Housing prices are the result of a complex push and pull between many factors. In this system, vacancies are a crucial piece of bottom-up feedback that tells us when something in the housing ecosystem is out of equilibrium.

In a way, paying attention to the vacancy rate allows us to sidestep the less answerable philosophical question of how many homes a place needs, or what constitutes a "shortage." How, after all, do you determine the "right" number of people who "should" have homes in a place like California? That's ultimately a subjective question that requires weighing multiple interests against each other. As I’ve argued before, it’s the wrong question, because it relies on the illusion that, at the end of the day, we (read: some version of “the public”, through some political process) actually get to choose how many neighbors we will have.

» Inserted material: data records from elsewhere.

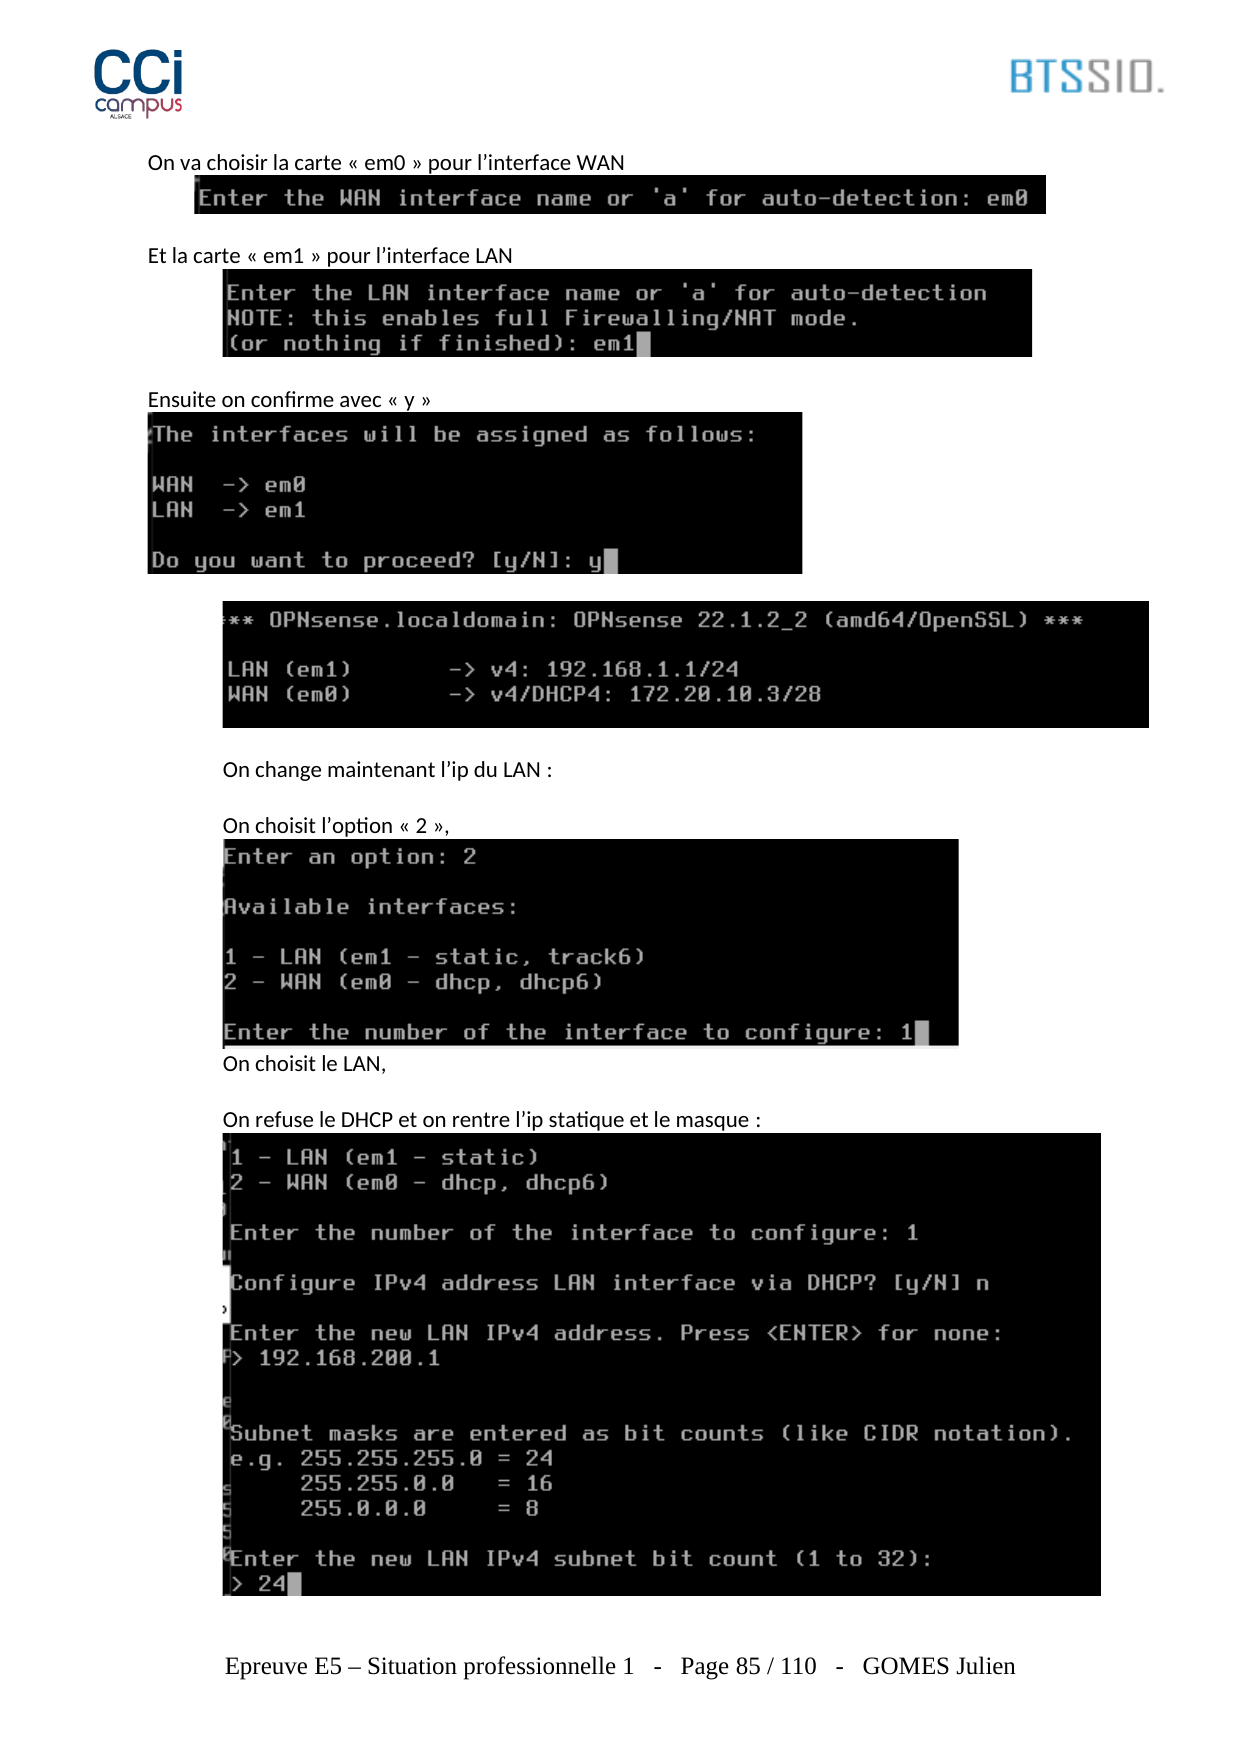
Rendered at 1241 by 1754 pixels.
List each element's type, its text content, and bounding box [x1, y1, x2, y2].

list On choisit l’option « 2 », [223, 812, 1093, 839]
picture [194, 175, 1046, 214]
text Et la carte « em1 » pour l’interface LAN [148, 241, 1093, 269]
picture [222, 1133, 1101, 1596]
picture [222, 269, 1033, 357]
text Ensuite on confirme avec « y » [148, 385, 1093, 413]
picture [147, 412, 803, 574]
text On va choisir la carte « em0 » pour l’interface WAN [148, 148, 1093, 176]
list On choisit le LAN, [223, 1049, 1093, 1077]
list On refuse le DHCP et on rentre l’ip statique et le masque : [223, 1105, 1093, 1133]
picture [1004, 46, 1169, 104]
list On change maintenant l’ip du LAN : [223, 756, 1093, 783]
picture [222, 839, 959, 1049]
picture [222, 601, 1149, 728]
picture [81, 44, 194, 123]
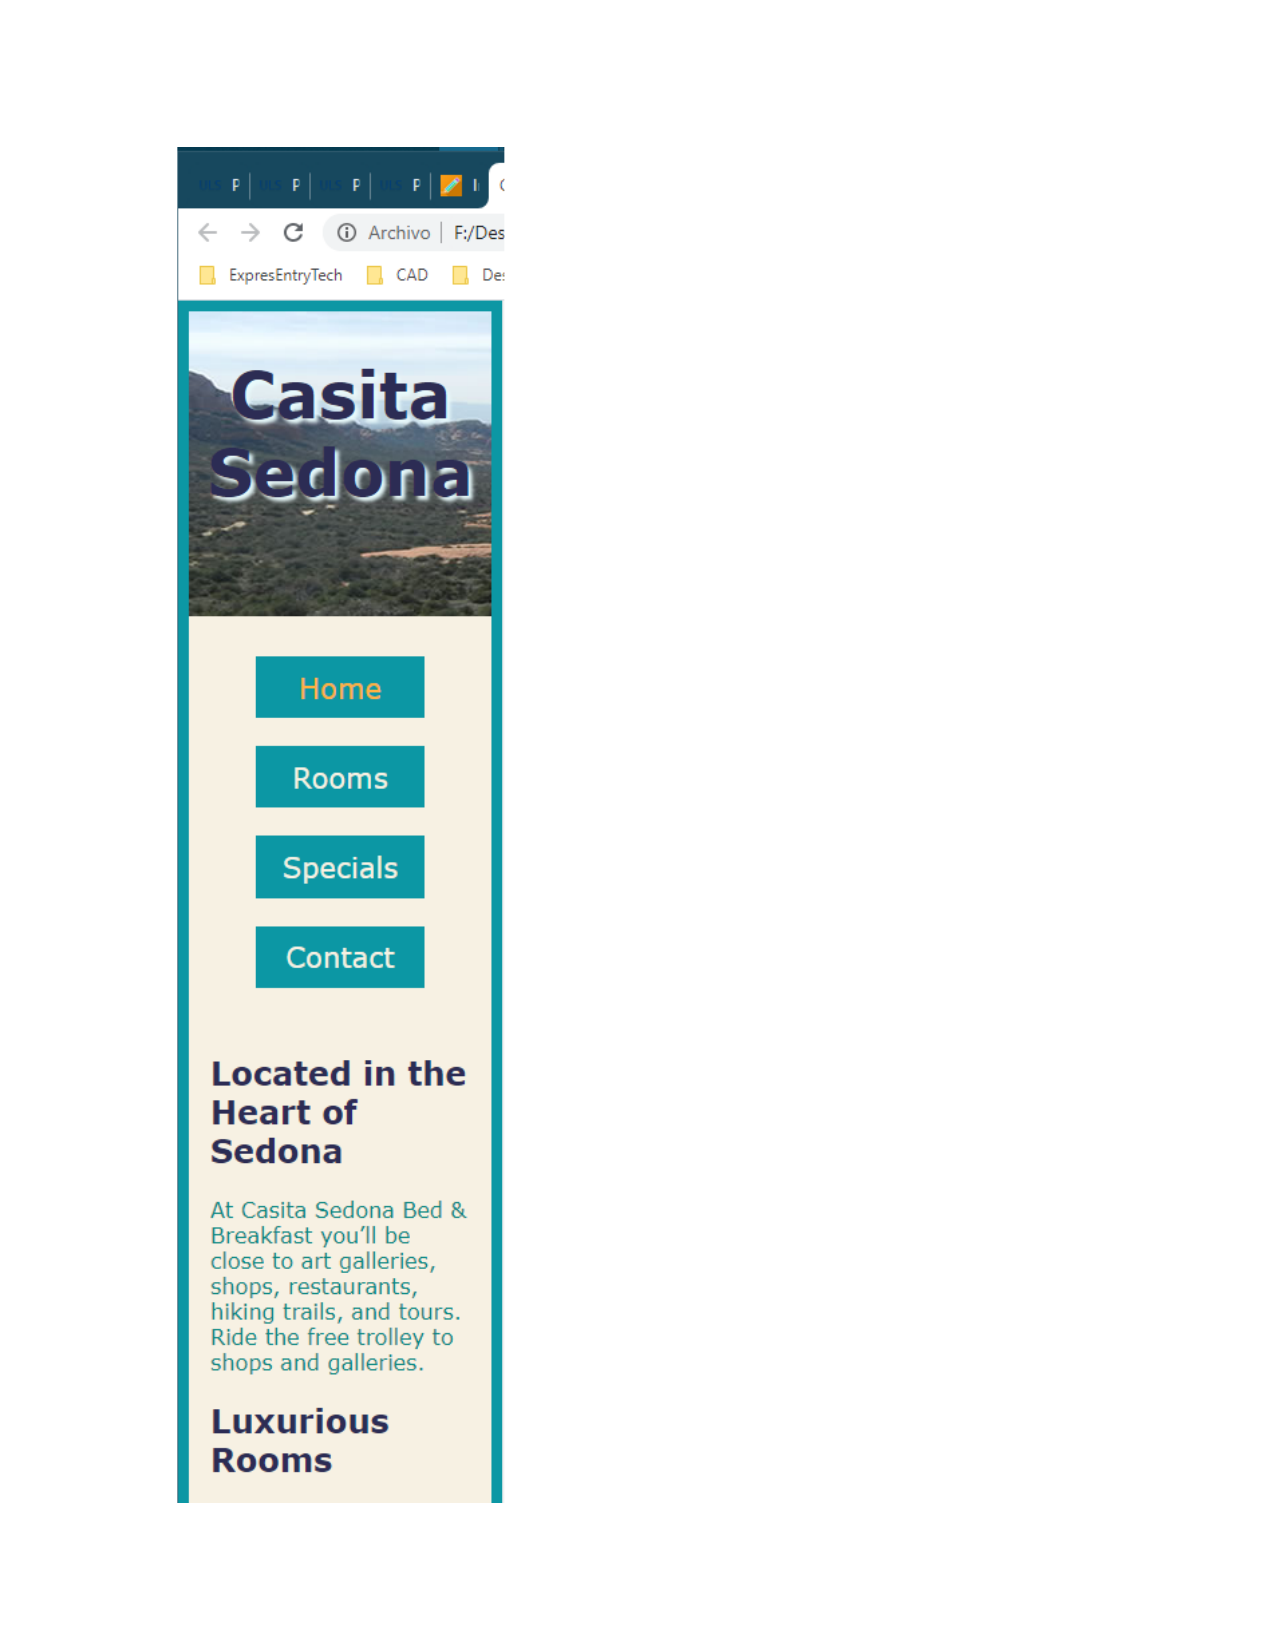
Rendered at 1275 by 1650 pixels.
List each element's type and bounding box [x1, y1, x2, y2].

picture [177, 147, 505, 1503]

We don’t actually get to choose—or, rather, we must recognize that choices have consequences. And there are very real consequences to having too many or too few vacant homes for years on end. The human toll of displacement in places like California is painfully obvious. So is the toll of mass abandonment of homes in a place like Akron or Cleveland.

The vacancy rate doesn’t answer the question, “How big should my city be?” But it does help answer the question, “Is my city’s housing stock in rough balance with the number of people trying to live there?” What we want to do with that answer is up to us.